Art curators often juggle numerous roles.

They are publicists for artists – but also the ones selecting the best work to ensure artists’ work at any given exhibition or public showcase, or even auction, gain reverence. And they ensure that artists’ names and work are captured in books or literature.

At the same time they often need to get feet through gallery doors.

This role becomes even more strenuous when entering the secondary art market, where authorities like art specialists need to preserve artists’ legacies, but also valuate pieces.

It’s easy to say that the art should speak for itself, but often buyers need advice when it comes to purchasing new pieces, meaning specialists need to become walking encyclopedias of the South African art landscape.

On top of newcomers entering the market, many South African artists’ works have become especially important posthumously – and that is when art specialists really step in to show the influence of those artists and explain their lasting impact.

Wilhelm van Rensburg, an art specialist at Strauss and Co, this week presented a dialogue tracing Peter Clarke’s work. Strauss and Co’s current online auction (ending on Monday) features a range of Clarke’s work.

It highlights again how art needs its specialists and its creators for a robust community.

Van Rensburg trained many artists at the University of Johannesburg and he is a freelance curator and the force behind retrospective exhibitions for Standard Bank Gallery of the work of Irma Stern, Judith Mason and JH Pierneef.

Later this year he’s curating an exhibition of the work of Christo Coetzee. His knowledge of local artists means that the work of Clarke gathers appreciation.

But why was Clarke such a fascinating South African artist?

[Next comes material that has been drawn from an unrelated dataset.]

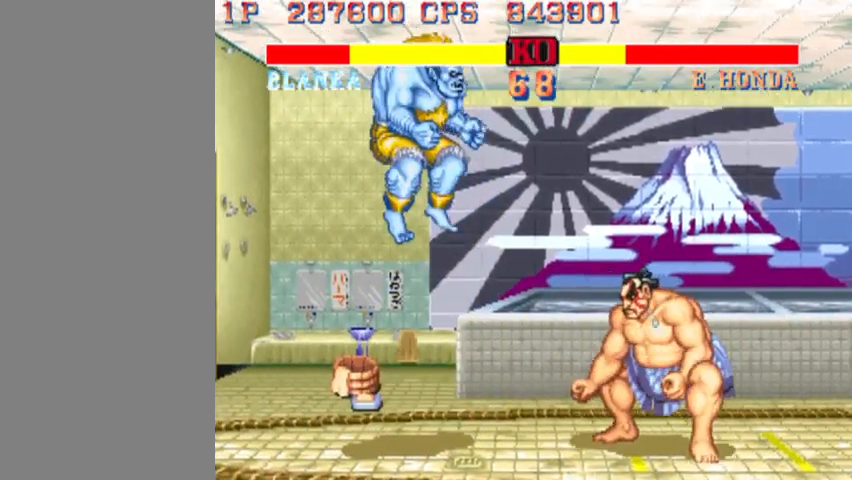
{"buttons": [], "left_stick": "down-left", "events": [[200, "left_stick", "down-left"], [300, "R2", "down"], [467, "R2", "up"]]}
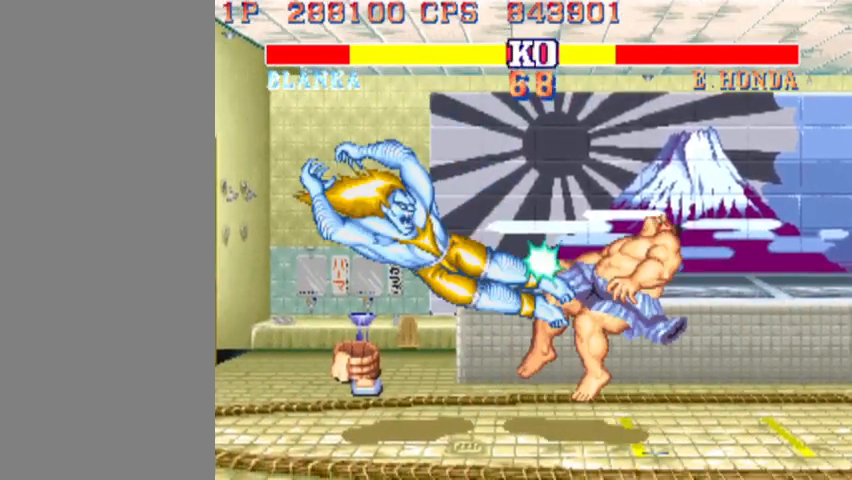
{"buttons": [], "left_stick": "up-right", "events": [[400, "left_stick", "center"], [467, "left_stick", "up-right"]]}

“He represents that generation of artists in the mid-twentieth century who didn’t study in London or Paris. As a result, Clarke had to educate himself.

He was the archetypal autodidact.

His high school art teacher kept a pile of Studio International magazines in his class, and paging through these Clarke got to know the paintings of the German Expressionists, 18th century Japanese woodblock art and the graphic work of the Mexican Revolutionary artists such as Diego Rivera, Alfredo Orozco and Jose Sequiera.

All these influenced his work, especially the linocut in a profound way. In the late ’40s, Clarke joined the District Six Art Group and his principle teacher was world famous John Coplans, who introduced his students to figure studies and drawing from live models.

This accounts for Clarke’s lifelong interest in the human figure.

The early ’60s saw him studying lithography under Katerine Harries. In the ’70s Clarke turned to what is known as protest art – after his family was evicted from Simonstown to Ocean View in 1972.

One of his most famous artworks from this period hangs in the Constitutional Court.

Examples of Clarke’s linocuts and lithographs are under the hammer, along with sketches he made while on holiday in Teslaarsdal, just outside Caledon – work Van Rensburg deems exciting.

These sort of auction events play an important role in continuing to develop art appreciation in South Africa.

“I feel that the secondary market has a very strong obligation to educate the public with regard to the aesthetic value of an artwork as well as the investment potential a work might carry. That is why art history is so important, because one can gauge the context in which an artwork was produced and in that manner develop a deeper understanding of art,” Van Rensburg says.